Throughout 2024, the variability in companies’ disclosures illustrated the challenges of complying with the SEC’s cybersecurity disclosure rules. Although much of the case against SolarWinds was dismissed, this outcome signals the SEC’s continued emphasis on rigorously enforcing disclosure standards. While the court's decision was perceived as a victory for companies hesitant to disclose detailed information in 10-K filings, the SEC more recently charged four additional software companies for misleading cybersecurity disclosures related to the SolarWinds breach on October 22. These companies, which settled with civil penalties ranging from $990K to $4M, were criticized for using generic language that obscured the full impact of the breach, highlighting the financial and reputational risks of non-transparent disclosures and indicating the SEC will likely maintain rigorous enforcement of these disclosure rules.
It is important for board directors to understand how to achieve the right balance in 10K disclosures. Disclosures that are too vague may raise doubts about a company's cybersecurity readiness and potentially erode investor confidence. Conversely, overly detailed disclosures could inadvertently reveal weaknesses that might attract cyber threats or suggest a lack of cybersecurity expertise at the board level or absence of a dedicated CISO. The SEC’s rules underscore a need for a clear governance structure around cybersecurity. Cyber roles and responsibilities should be clearly defined with accountability at all levels.

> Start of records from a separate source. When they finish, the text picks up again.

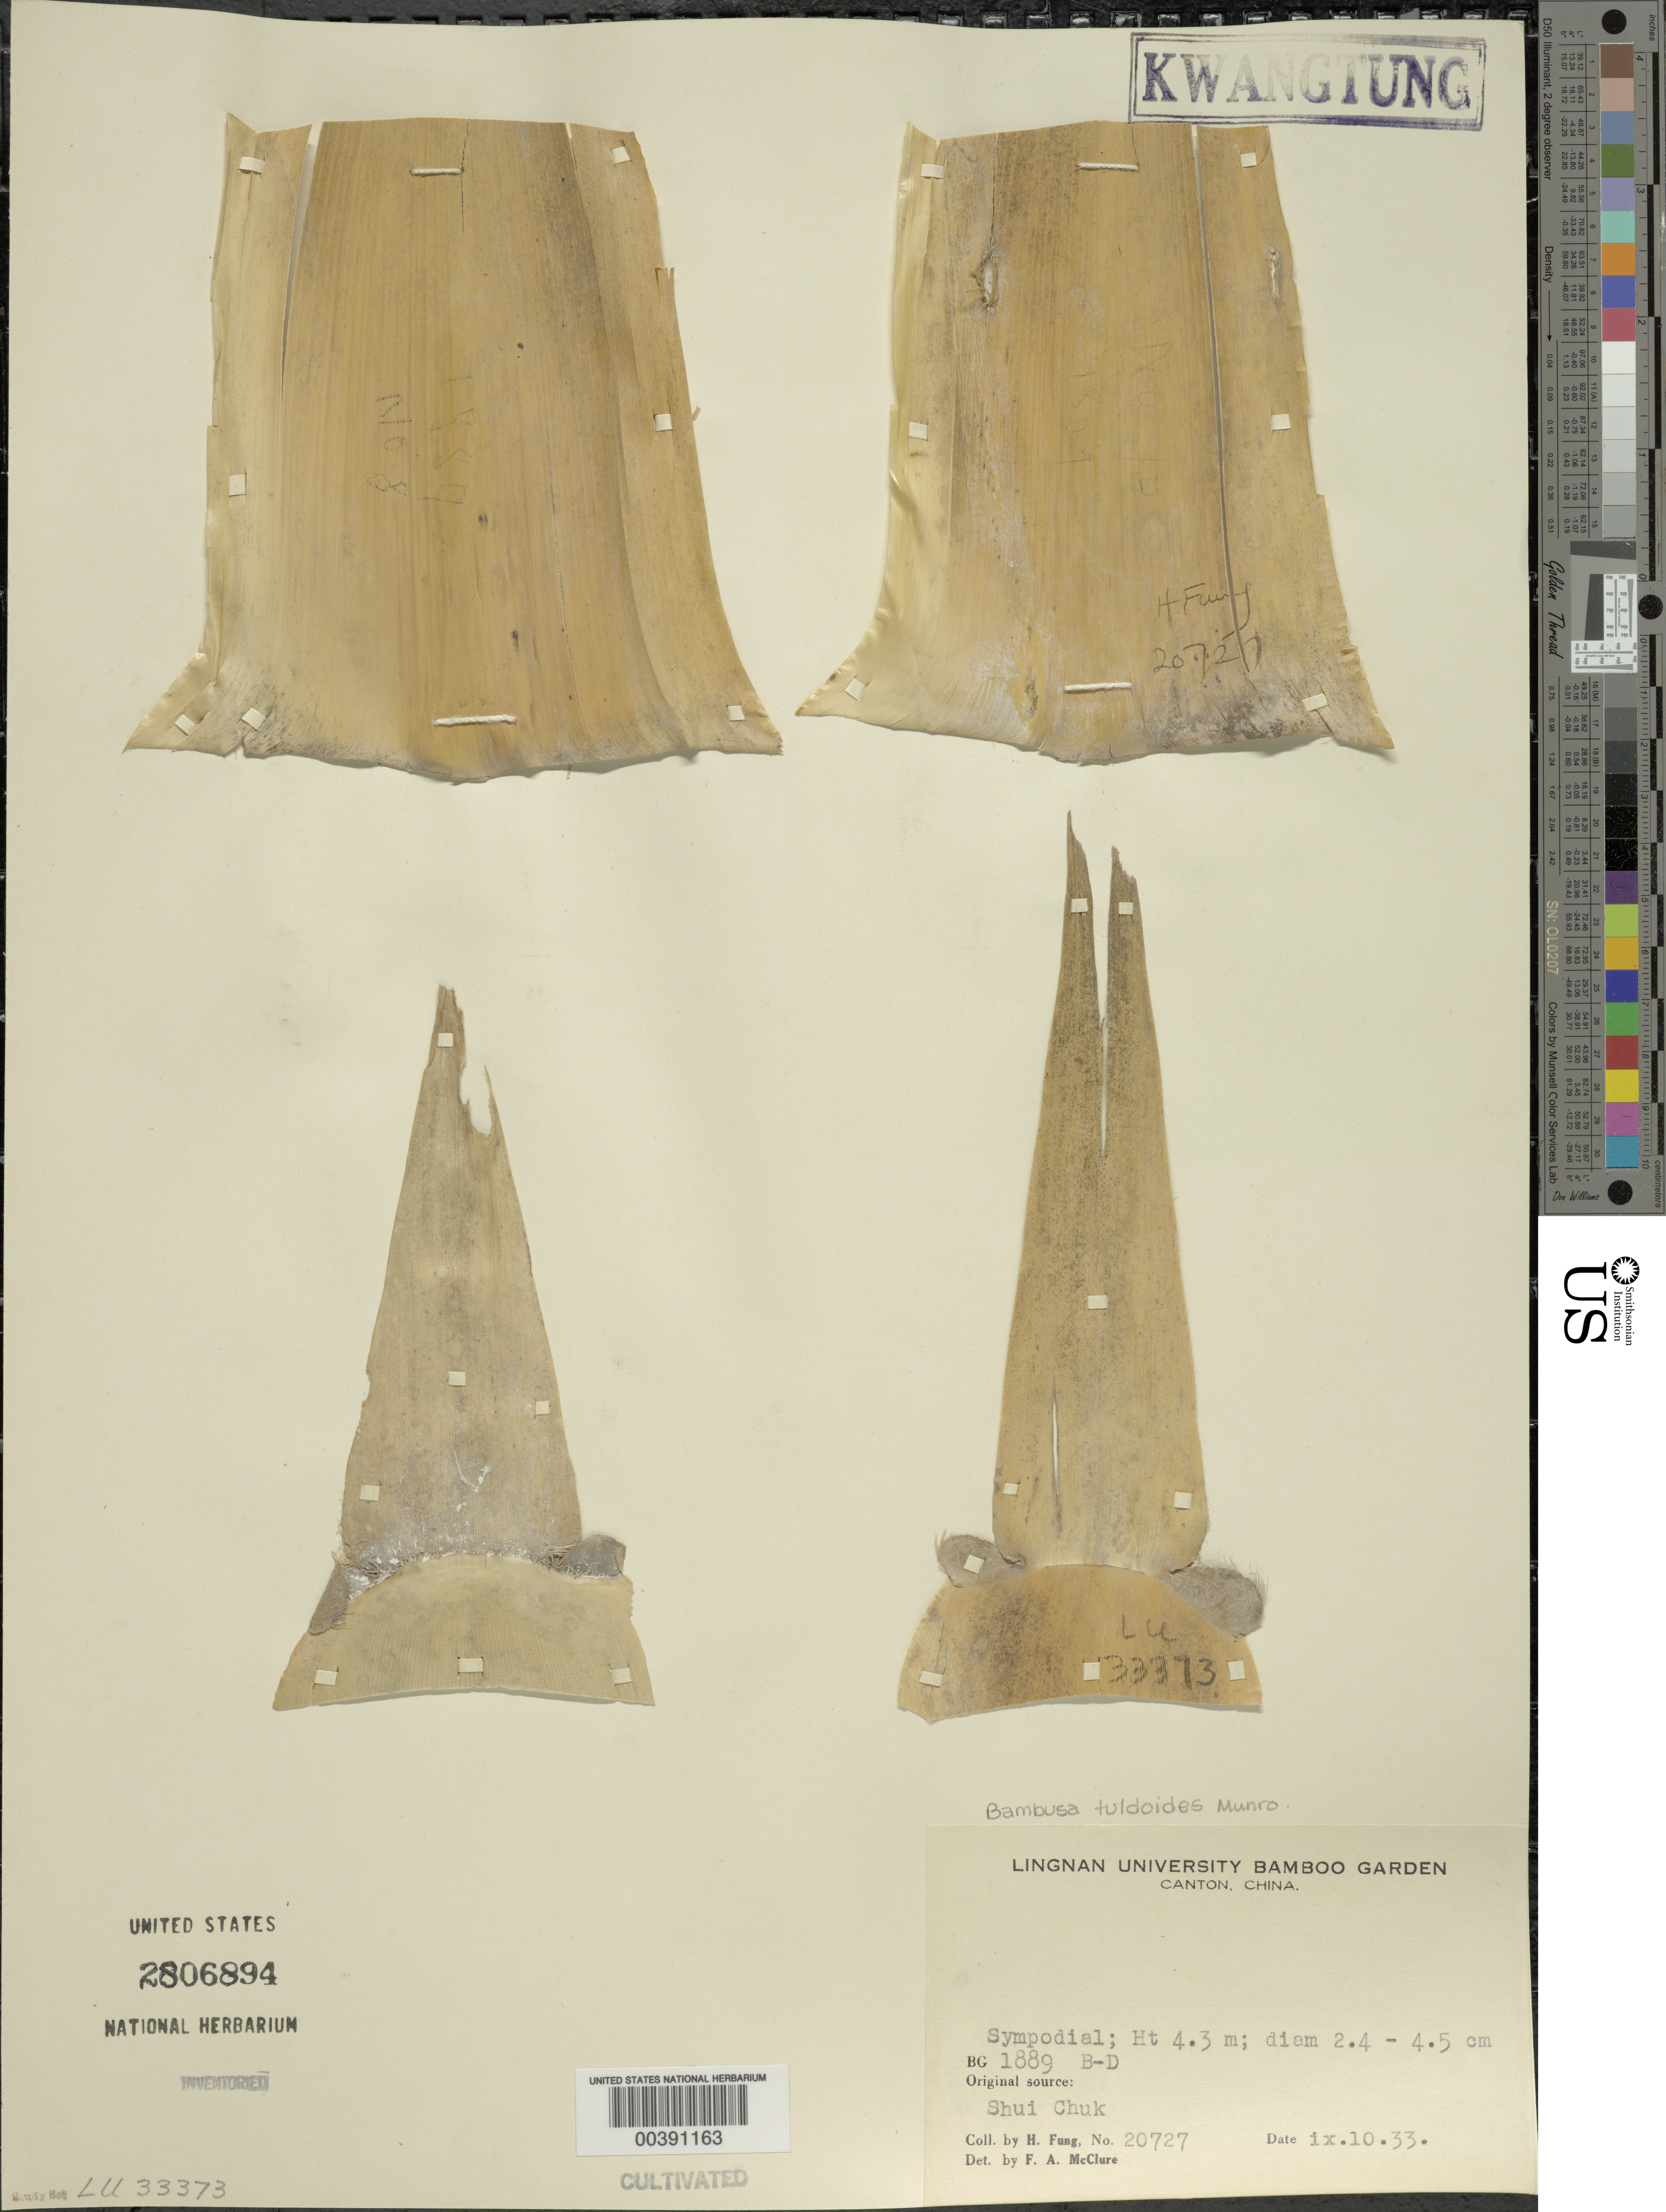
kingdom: Plantae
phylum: Tracheophyta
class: Liliopsida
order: Poales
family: Poaceae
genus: Bambusa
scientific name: Bambusa tuldoides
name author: Munro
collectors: H. L. Fung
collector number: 20727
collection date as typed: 10 Sep 1933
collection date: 1933-09-10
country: China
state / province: Guangdong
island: Honam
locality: Lingnan univ. bg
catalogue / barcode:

Looking ahead, companies should seek to strike the balance between avoiding highly generic or boilerplate language and explicitly describing precise vulnerabilities or details around their cybersecurity strategies that could enable threat actors to breach defenses and extort businesses. Although challenging, it is crucial for companies to provide sufficient information to the SEC around their cybersecurity preparations to minimize noncompliance penalties like lawsuits or investigations that could cause financial or reputational harm. In response to these regulatory expectations, companies should continue to invest in their cybersecurity defenses and build expertise across their internal teams. This not only supports compliance with the SEC’s rules, but also demonstrates a proactive stance in protecting stakeholder interests. Board directors should ensure that their companies are investing appropriately in cybersecurity infrastructure and personnel, and that these investments are reflected in their disclosures— balancing transparency with discretion. A proactive approach will not only help comply with new regulations but also safeguard the company against increasing cyber threats.